Michelle: Thank you. (Michelle pauses) I thought a lot about Glinda, and I’ve watched that movie passively for years. But Sam (Raimi, director) said something really interesting to me in the beginning. He said there’s a reason that Glinda the Good Witch doesn’t go down the Yellow Brick Road, and that she’s not on the journey, because she’s one dimensional. She needs to learn about herself and thus she’s the least relatable character. And I thought that’s a good point. We don’t want to do that. We want people to feel like they’re on a journey with Glinda too, and that she isn’t this sort of crystalized version who knew it all along. We want her to have struggle, we want her to be human. But what does she have to struggle with – because she doesn’t have a split nature. How can she still be good and innocent, and believe the best in people, but still have a struggle? She’s struggling for the freedom of these people [The Quadlings]. She’s also struggling a little bit with her own self doubt.
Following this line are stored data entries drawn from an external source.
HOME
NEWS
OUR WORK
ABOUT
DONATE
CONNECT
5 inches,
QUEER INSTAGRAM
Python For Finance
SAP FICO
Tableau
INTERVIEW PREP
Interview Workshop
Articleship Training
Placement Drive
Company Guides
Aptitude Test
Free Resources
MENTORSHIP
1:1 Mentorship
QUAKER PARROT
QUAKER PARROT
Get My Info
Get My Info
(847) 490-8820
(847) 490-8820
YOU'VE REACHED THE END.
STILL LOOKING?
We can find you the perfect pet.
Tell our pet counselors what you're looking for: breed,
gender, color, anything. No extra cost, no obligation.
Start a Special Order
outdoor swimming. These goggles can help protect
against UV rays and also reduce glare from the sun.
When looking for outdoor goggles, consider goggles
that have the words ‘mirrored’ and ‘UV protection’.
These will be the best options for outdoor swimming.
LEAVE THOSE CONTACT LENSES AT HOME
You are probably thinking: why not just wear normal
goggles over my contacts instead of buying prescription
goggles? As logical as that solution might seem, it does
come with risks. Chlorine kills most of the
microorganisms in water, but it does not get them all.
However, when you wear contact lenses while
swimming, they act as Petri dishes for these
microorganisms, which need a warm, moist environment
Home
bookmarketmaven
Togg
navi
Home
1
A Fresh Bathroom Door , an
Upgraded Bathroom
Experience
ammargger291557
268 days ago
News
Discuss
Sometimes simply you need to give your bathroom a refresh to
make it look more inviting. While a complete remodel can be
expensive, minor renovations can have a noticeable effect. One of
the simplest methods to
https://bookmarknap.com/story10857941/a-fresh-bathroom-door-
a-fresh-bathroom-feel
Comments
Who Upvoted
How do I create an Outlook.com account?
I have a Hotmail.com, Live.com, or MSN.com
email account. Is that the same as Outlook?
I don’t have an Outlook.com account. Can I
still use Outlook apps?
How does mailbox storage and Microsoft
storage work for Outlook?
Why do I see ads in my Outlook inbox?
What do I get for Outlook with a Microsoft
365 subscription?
I thought a lot about transformation. She’s not somebody who’s had a perfectly easy ride. She lost her father. She’s in charge of these sort of refugees, but she doesn’t really know how to protect them. I can’t say that those aren’t things that I’ve weighed in my life. And so I thought a lot about transformation and how Glinda transforms these dark and dire situations. I thought about her as somebody who transforms tears into bubbles, that she makes the best out of a rotten situation because of a way that she chooses to look at it.
It is a super-human quality, although I have seen it on Sam [Raimi], our director. By the way, one wife, five kids! It’s amazing. He’s such a cool guy. But he had that attitude, you know. It’s a really tough job to make a movie that’s this big. Can you imagine a hundred and fifty people, all their personalities, all their jobs, all their questions – and Sam is the funnel for all of it. And he maintained this exuberance and this buoyancy, and this belief in the possibility. He was interested in what everybody had to say. I think a lot about my daughter. I thought a lot about Sam as kind of Glinda the Good Witch. And I thought about, like, Joan of Ark and, you know, heroes.
Right before she left the room we took a group photo and thanked her again for her candidness in the interview. She then warmly turned to us:
Michelle: You guys, thank you. I never really posted anything on a blog because I don’t really know how to, but I, I think that, you know, I think every mother has the same question that we were all asking – how do you do it? How do you be a mom, and be a parent, and maybe even try and be in a relationship, and the end, also be, be yourself? Providing this kind of conversation about it [blogs], and like this kind of access to it is awesome. So thank you for doing it.
Michelle was downright charming and such an extraordinary talent. It was truly an honor to be a part of interviewing her.